Location
- Sibeliuksenkatu 14, Taka-Töölö, Helsinki Finland
- Coordinates: 60°10′46″N 24°55′01″E﻿ / ﻿60.1793933°N 24.9169147°E

Information
- Type: Primary, Hospital
- Established: 2011
- Principal: Marja-Liisa Autio
- Grades: Lower and upper primary (grades 1–9)
- Gender: Mixed
- Language: Finnish
- Website: Official website

= Sophie Mannerheim School =

Primary and hospital school in Finland

Sophie Mannerheim School (Sophie Mannerheimin koulu; formerly Aurora School, Auroran koulu) is a primary and hospital school located in the Taka-Töölö district in Helsinki, Finland.

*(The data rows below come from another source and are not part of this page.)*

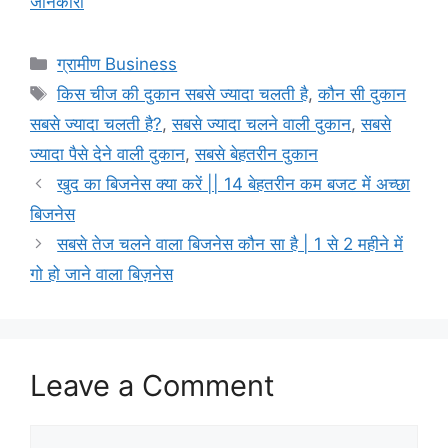
जानकारी
Categories
ग्रामीण Business
Tags
किस चीज की दुकान सबसे ज्यादा चलती है
,
कौन सी दुकान
सबसे ज्यादा चलती है?
,
सबसे ज्यादा चलने वाली दुकान
,
सबसे
ज्यादा पैसे देने वाली दुकान
,
सबसे बेहतरीन दुकान
खुद का बिजनेस क्या करें || 14 बेहतरीन कम बजट में अच्छा
बिजनेस
सबसे तेज चलने वाला बिजनेस कौन सा है | 1 से 2 महीने में
गो हो जाने वाला बिज़नेस
Leave a Comment
Comment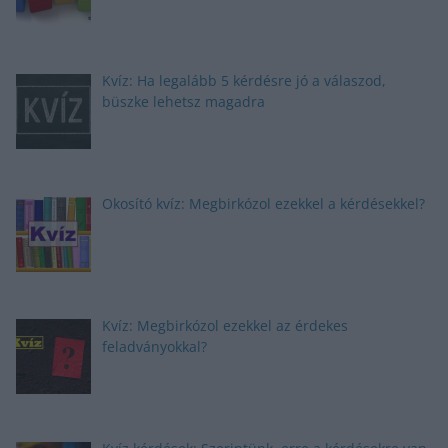
Kvíz: Ha legalább 5 kérdésre jó a válaszod,
büszke lehetsz magadra
Okosító kvíz: Megbirkózol ezekkel a kérdésekkel?
Kvíz: Megbirkózol ezekkel az érdekes
feladványokkal?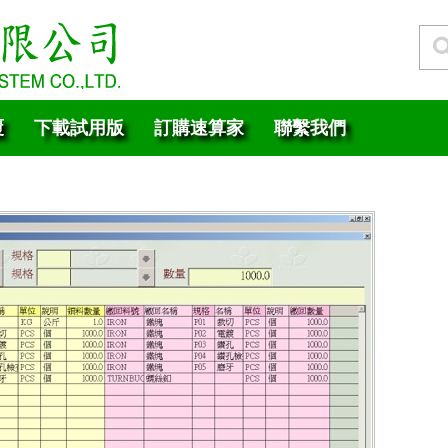
覆
下載試用版
訂購速算家
聯繫我們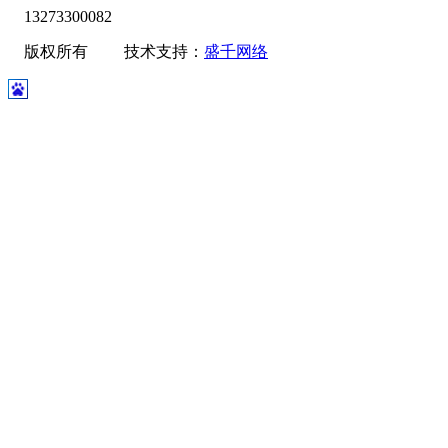
13273300082
版权所有 技术支持：
盛千网络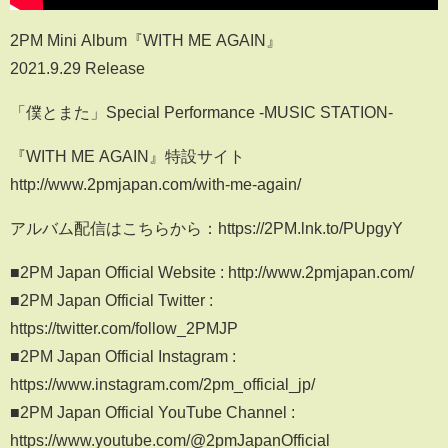
2PM Mini Album『WITH ME AGAIN』
2021.9.29 Release
「僕とまた」Special Performance -MUSIC STATION-
『WITH ME AGAIN』特設サイト
http://www.2pmjapan.com/with-me-again/
アルバム配信はこちらから：https://2PM.lnk.to/PUpgyY
■2PM Japan Official Website : http://www.2pmjapan.com/
■2PM Japan Official Twitter :
https://twitter.com/follow_2PMJP
■2PM Japan Official Instagram :
https://www.instagram.com/2pm_official_jp/
■2PM Japan Official YouTube Channel :
https://www.youtube.com/@2pmJapanOfficial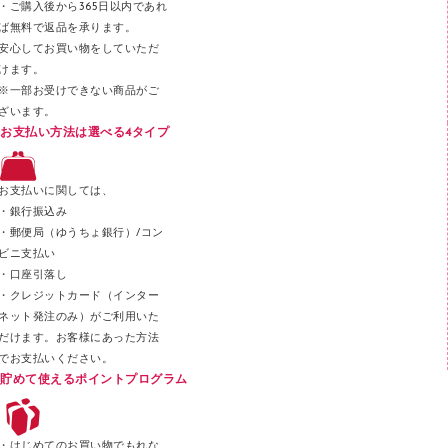
・ご購入後から365日以内であれ
テープカッター
ば無料で返品を承ります。
安心してお買い物をしていただ
その他文具
けます。
セロハンテープ
※一部お受けできない商品がご
ざいます。
スプレーのり クリーナー
お支払い方法は選べる4タイプ
ステープル針
ステープラー本体
お支払いに関しては、
スティックのり
・銀行振込み
・郵便局（ゆうちょ銀行）/コン
クリップ
ビニ支払い
カッター
・口座引落し
・クレジットカード（インター
ネット発注のみ）がご利用いた
だけます。お客様にあった方法
でお支払いください。
貯めて使えるポイントプログラム
・はじめてのお買い物でもれな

The school has grades 1–9, and it has the special mission of hospital teaching to teach elementary school-aged children who are hospitalized at HYKS. The school is named after Sophie Mannerheim (1863–1928), a baroness nurse who founded the Children's Castle, among other things.

As of 2019, the school operates in mobile modular buildings in front of the HYKS Psychiatry Center. In addition, the school has branch office on the Stenbäckinkatu street near the New Children's Hospital. As of 2023 planning is ongoing for a move of the school to Laakso, where a new hospital is expected to house a children's ward starting from 2028.